In “Looker,” a 1981 science fiction thriller starring Albert Finney, James Coburn and Susan Dey, involves a high tech research firm that concludes that real, live models, even after cosmetic surgery, can’t approach the physical perfection that will optimally influence consumers. Models are offered a contracts to have their faces and figures scanned to create 3D computer-generated avatars, indistinguishable from them, which are animated for use in commercials. Once their bodies duplicated digitally, they get lifetime paychecks (though not for as much as Miguel Cabrera, currently at $400,410,623 and counting, gets) and can retire, since their computer-generated, more perfect dopplegangers will be doing their work for them. For some reason, the evil tech firms has all of the models murdered, but that part of the plot is irrelevant here.

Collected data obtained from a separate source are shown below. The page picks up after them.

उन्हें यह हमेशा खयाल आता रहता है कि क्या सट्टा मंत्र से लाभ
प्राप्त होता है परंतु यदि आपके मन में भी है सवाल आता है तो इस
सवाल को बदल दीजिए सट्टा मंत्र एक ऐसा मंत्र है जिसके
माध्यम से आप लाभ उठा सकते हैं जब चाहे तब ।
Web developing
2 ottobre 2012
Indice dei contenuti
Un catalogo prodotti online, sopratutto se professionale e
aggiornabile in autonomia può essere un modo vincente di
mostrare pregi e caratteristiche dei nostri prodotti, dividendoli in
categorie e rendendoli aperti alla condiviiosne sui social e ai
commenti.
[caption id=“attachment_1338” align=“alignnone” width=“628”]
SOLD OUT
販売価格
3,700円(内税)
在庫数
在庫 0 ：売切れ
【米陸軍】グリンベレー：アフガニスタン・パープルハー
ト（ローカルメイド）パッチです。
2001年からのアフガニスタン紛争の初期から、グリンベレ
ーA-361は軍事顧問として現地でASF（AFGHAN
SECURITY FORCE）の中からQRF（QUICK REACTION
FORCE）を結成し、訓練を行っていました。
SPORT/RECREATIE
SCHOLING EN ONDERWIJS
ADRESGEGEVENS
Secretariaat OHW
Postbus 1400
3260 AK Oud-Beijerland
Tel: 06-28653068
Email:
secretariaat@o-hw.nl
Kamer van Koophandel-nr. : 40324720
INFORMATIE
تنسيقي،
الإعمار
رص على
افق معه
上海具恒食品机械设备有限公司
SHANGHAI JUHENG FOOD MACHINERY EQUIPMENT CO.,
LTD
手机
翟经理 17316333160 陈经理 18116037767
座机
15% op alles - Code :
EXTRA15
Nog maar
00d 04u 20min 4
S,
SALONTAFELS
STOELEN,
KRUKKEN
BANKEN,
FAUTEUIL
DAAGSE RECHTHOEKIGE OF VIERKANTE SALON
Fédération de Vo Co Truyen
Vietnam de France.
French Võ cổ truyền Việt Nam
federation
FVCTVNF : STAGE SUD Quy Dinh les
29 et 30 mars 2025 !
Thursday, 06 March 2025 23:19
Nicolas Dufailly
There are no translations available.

42 years later, Levi Strauss & Co. announced in a press release yesterday that it is partnering with an AI company to “increase the number and diversity of our models for our products in a sustainable way.” Yeah, those digital models in “Looker” were also “sustainable,” even though the models’ flesh and blood models were disposable. Levi’s will test the use of AI models to “supplement” real-life models later in 2023.
“While AI will likely never fully replace human models for us”, “—-yeah, tell it to Susan Dey—-we are excited for the potential capabilities this may afford us for the consumer experience,” said Dr. Amy Gershkoff Bolles, global head of digital and emerging technology strategy at Levi Strauss & Co, sounding a lot like James Coburn, the evil advertising genius in “Looker.”
Meanwhile, in arguably related news, Levi Strauss & Co. will be laying off 800 employees — almost 20% of its corporate jobs.